In the so called English Cemetery of Porta a Pinti, in Piazza Donatello in Florence, are buried the most varied foreign personalities who, in the eighteenth century, had chosen Florence as the home of their cultural and economic life. The cemetery is part of the UNESCO Heritage, of the ASCE, of the Cultural Route of the European Council and is well protected by the Ministry of Cultural Heritage.

The English Cemetary , owned by the Swiss Reformed Church in Florence, is a place of historical, religious and cultural witness which was born because of a discrimination: at the beginning of the 19th century non-Catholics were not accepted in the cemeteries of the City and the closest place to burial the Protestants in Florence was Livorno. So there was a need for a Cemetary in Florence with the vocation to be multicultural, multinational and multireligious.

The Cemetery was opened by the Reformed Church of Switzerland in Florence in 1827 thanks to the granting of Grand Duke Leopold II of Lorraine. And few years ago, after being closed for about a century, it reopened, hosting only ashes and maintaining its original vocation of welcoming everyone.
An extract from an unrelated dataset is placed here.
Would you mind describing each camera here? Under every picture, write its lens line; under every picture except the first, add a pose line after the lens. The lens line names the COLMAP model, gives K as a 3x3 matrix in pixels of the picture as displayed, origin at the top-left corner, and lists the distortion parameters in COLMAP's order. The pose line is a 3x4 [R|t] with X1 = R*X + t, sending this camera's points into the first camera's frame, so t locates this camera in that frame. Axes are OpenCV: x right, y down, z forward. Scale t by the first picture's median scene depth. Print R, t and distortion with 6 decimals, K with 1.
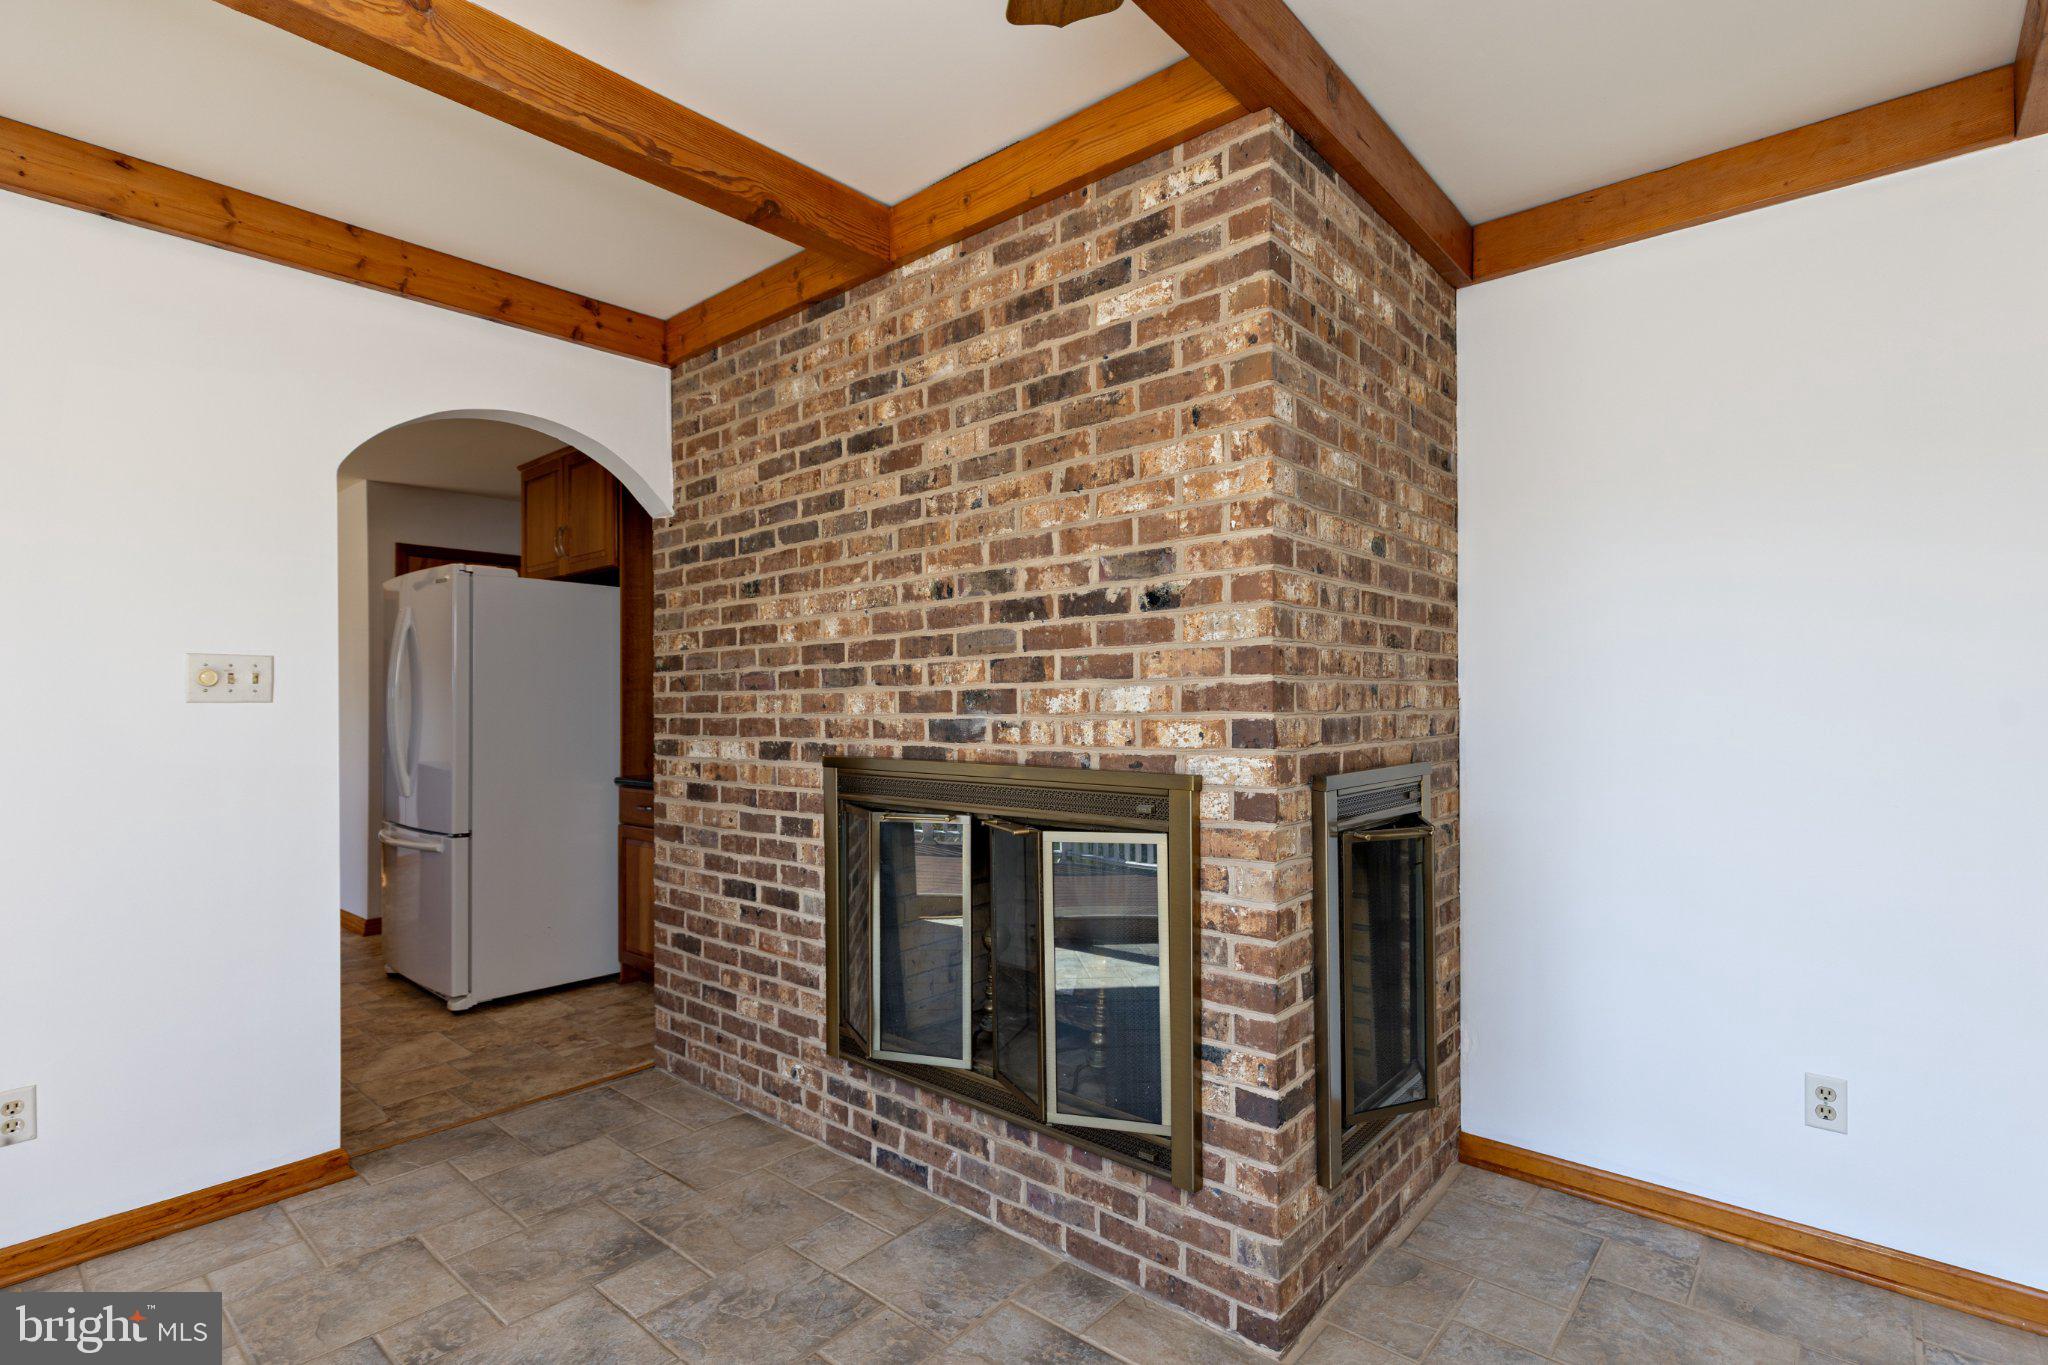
lens RADIAL K [[976.5, 0, 1025.3], [0, 976.5, 692.4], [0, 0, 1]] dist [0.004779, 0.000013]
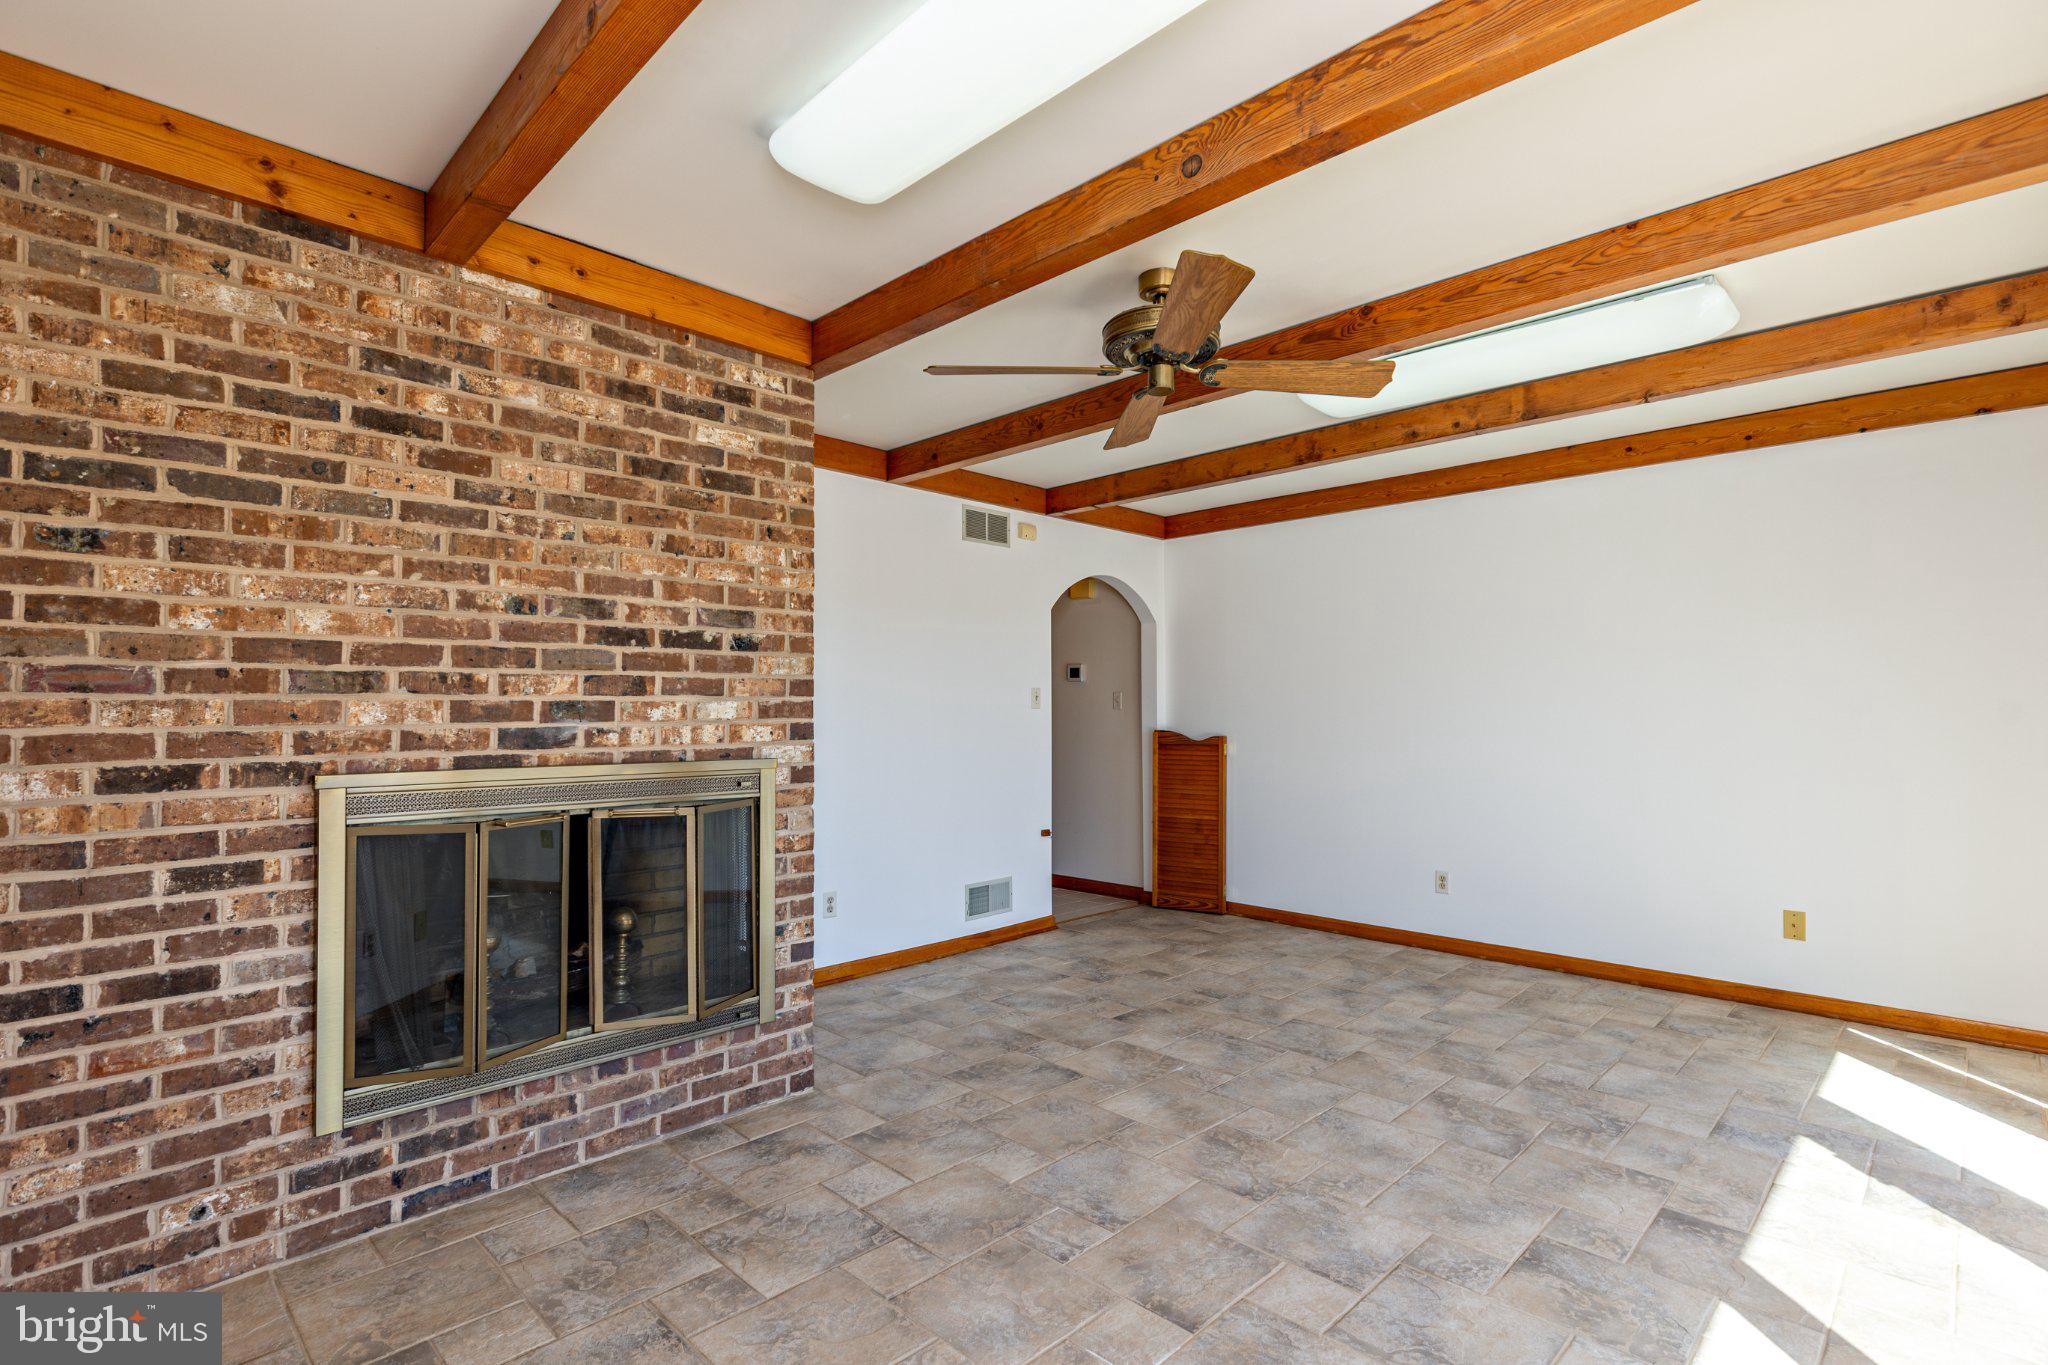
lens RADIAL K [[976.5, 0, 1025.3], [0, 976.5, 692.4], [0, 0, 1]] dist [0.004779, 0.000013]
pose [[0.066537, 0.026893, 0.997421, -1.172853], [-0.007614, 0.999621, -0.026444, 0.013816], [-0.997755, -0.005835, 0.066717, 0.408434]]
The cemetery inside has a library and the video and tape library of Fioretta Mazzei.

The Cemetery, with approximately 1400 tombs of 16 countries, has many English tombs and this is why it is called English.  But there are buried people from Switzerland, United States, and from so many other nations. Among the prominent figures here we find: Elizabeth Barrett Browning, English poet and Giovan Pietro Vieusseux, Swiss writer and publisher.

Born outside the walls of the door called Porta à Pinti was later found inside the city after the arch. Poggi restored it for the move of the capital of the Kingdom of Italy to Florence in 1861. All this has made its position of "island" particularly interesting within the new ring road of Florence.

Various cultural events have been held in recent years in order to enhance and make the cemetery a living place of culture.